#Review by Lou of #Memoir – Over The Hills And Far Away – by Nikky Smedley @StoryNikky @sandstonepress #Autobiography #NonFiction #Teletubbies

Over The Hills And Far Away
My Life as a Teletubby

By Nikky Smedley 

Rating: 5 out of 5.

In the 1990s, the latest obsession for pre-school children was Teletubbies. I was on work experience in my final years at school, in a nursery and I still remember to this day the majority of children wanted a Teletubby  cake and Tubby Toast for their birthday celebrations. It is to be reincarnated on a streaming channel, but Nikky Smedley, who appeared as herself on the morning news programme – Breakfast recently, talking about its global appeal and reminiscing of the phenomenon, was the original LaaLaa, the yellow Teletubby . I have a review of her fascinating memoir of this time.


Say ‘Eh-Oh’ to the performer behind the beloved Teletubby Laa-Laa in this candid and entertaining book.

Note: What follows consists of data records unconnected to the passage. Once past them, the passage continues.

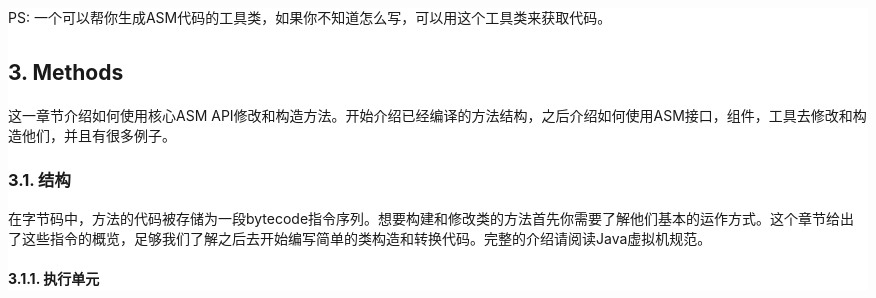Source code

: PS: 一个可以帮你生成ASM代码的工具类，如果你不知道怎么写，可以用这个工具类来获取代码。

## 3. Methods

这一章节介绍如何使用核心ASM API修改和构造方法。开始介绍已经编译的方法结构，之后介绍如何使用ASM接口，组件，工具去修改和构造他们，并且有很多例子。

### 3.1. 结构

在字节码中，方法的代码被存储为一段bytecode指令序列。想要构建和修改类的方法首先你需要了解他们基本的运作方式。这个章节给出了这些指令的概览，足够我们了解之后去开始编写简单的类构造和转换代码。完整的介绍请阅读Java虚拟机规范。

#### 3.1.1. 执行单元

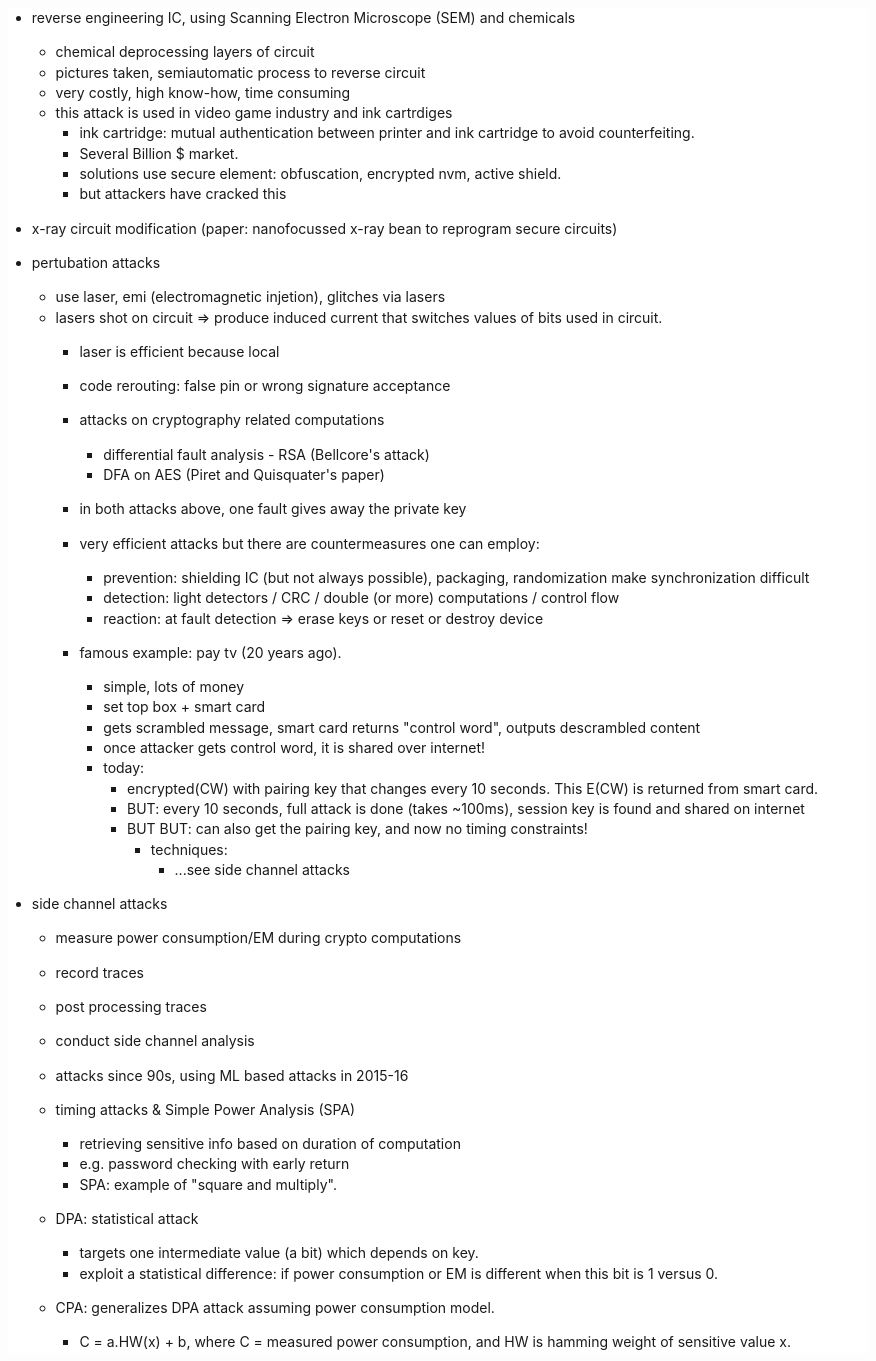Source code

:   * reverse engineering IC, using Scanning Electron Microscope (SEM) and chemicals
     * chemical deprocessing layers of circuit
     * pictures taken, semiautomatic process to reverse circuit
     * very costly, high know-how, time consuming
     * this attack is used in video game industry and ink cartrdiges
       * ink cartridge: mutual authentication between printer and ink cartridge to avoid counterfeiting. 
       * Several Billion $ market.
       * solutions use secure element: obfuscation, encrypted nvm, active shield.
       * but attackers have cracked this
  
  * x-ray circuit modification (paper: nanofocussed x-ray bean to reprogram secure circuits)

* pertubation attacks
  * use laser, emi (electromagnetic injetion), glitches via lasers
  * lasers shot on circuit => produce induced current that switches values of bits used in circuit.
    * laser is efficient because local
    * code rerouting: false pin or wrong signature acceptance
    * attacks on cryptography related computations
      * differential fault analysis - RSA (Bellcore's attack)
      * DFA on AES (Piret and Quisquater's paper)
    * in both attacks above, one fault gives away the private key
    * very efficient attacks but there are countermeasures one can employ:
      * prevention: shielding IC (but not always possible), packaging, randomization make synchronization difficult
      * detection: light detectors / CRC / double (or more) computations / control flow
      * reaction:  at fault detection => erase keys or reset or destroy device

    * famous example: pay tv (20 years ago).
      * simple, lots of money
      * set top box + smart card
      * gets scrambled message, smart card returns "control word", outputs descrambled content
      * once attacker gets control word, it is shared over internet!
      * today:
        * encrypted(CW) with pairing key that changes every 10 seconds. This E(CW) is returned from smart card.
        * BUT: every 10 seconds, full attack is done (takes ~100ms), session key is found and shared on internet
        * BUT BUT: can also get the pairing key, and now no timing constraints!
           * techniques: 
             * ...see side channel attacks

* side channel attacks
  * measure power consumption/EM during crypto computations
  * record traces
  * post processing traces
  * conduct side channel analysis
  * attacks since 90s, using ML based attacks in 2015-16

  * timing attacks & Simple Power Analysis (SPA)
    * retrieving sensitive info based on duration of computation
    * e.g. password checking with early return
    * SPA: example of "square and multiply".

  * DPA: statistical attack
    * targets one intermediate value (a bit) which depends on key.
    * exploit a statistical difference: if power consumption or EM is different when this bit is 1 versus 0.
  * CPA: generalizes DPA attack assuming power consumption model. 
    * C = a.HW(x) + b, where C = measured power consumption, and HW is hamming weight of sensitive value x.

Lifting the curtain on what it was like to be Laa-Laa and experience the astonishing success of the Teletubbies phenomenon, Nikky Smedley’s enchanting story is warm, affectionate and as lively and funny as the Teletubbies themselves.

Unique in its use of educational theory, child psychology and revolutionary linguistics, Teletubbies achieved global viewing figures of three billion a year. Airing in 120 countries in 45 languages, it was one of the most internationally successful television programmes ever.

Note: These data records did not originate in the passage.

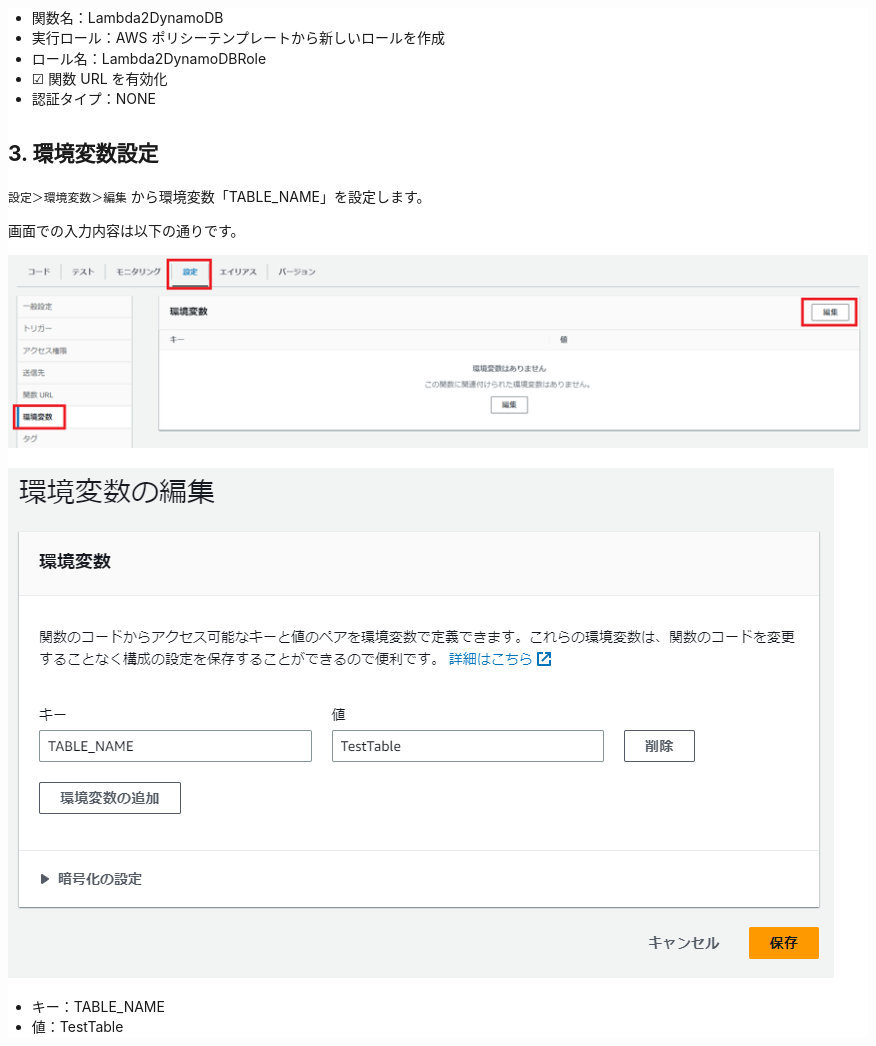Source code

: - 関数名：Lambda2DynamoDB
- 実行ロール：AWS ポリシーテンプレートから新しいロールを作成
- ロール名：Lambda2DynamoDBRole
- ☑ 関数 URL を有効化
- 認証タイプ：NONE

## 3. 環境変数設定
`設定＞環境変数＞編集` から環境変数「TABLE_NAME」を設定します。

画面での入力内容は以下の通りです。

![](/images/83d007e4125a29/02.png)

![](/images/83d007e4125a29/03.png)

- キー：TABLE_NAME
- 値：TestTable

Teletubbies as I said, was a global phenomenon as Nikky Smedley recalls. It also turns out, which I think is nice and respectful, that she is to be a consultant for its rebooted version. There were Tinky-Winky, Dipsy, Laa-Laa and Po, who were these funny characters who lived over the hill and far away.

The book is insightful into what the author is doing now for the reboot, but also in her memories of what it was like to be part of the production and some of the things behind the scenes, such as a certain clause makes for stark reading and makes you feel sorry for the cast of actors. It’s a real eye-opener into what one would assume was something that happened pre-90s.

She reminisces about what it took to get the part and then to be Laa-Laa, to create that character and truly embody her, costume and all on set in the countryside. She lifts the lid on what looks easy and perfect on-screen had its challenges to make it look accomplished. Then she regales the merchandise, of which there was loads.

With the success came extended contracts in 1999, which is when I first heard about it. It had been filmed for 3 years and at the end of the run, more series were wanted, despite some criticism along the way.

There is also an interesting look into life after Teletubbies for Smedley and the others who played the other Teletubbies and what became of them as it all came to an end in 2002.

It’s also interesting what being in Teletubbies meant to her and her lifestyle. The book is so down to earth, with concerns, happiness, sadness that is relatable on some level to people in and out-with show-biz. If you’ve heard of The Teletubbies or watched it in your youth, this is actually worth reading and more so than I originally anticipated.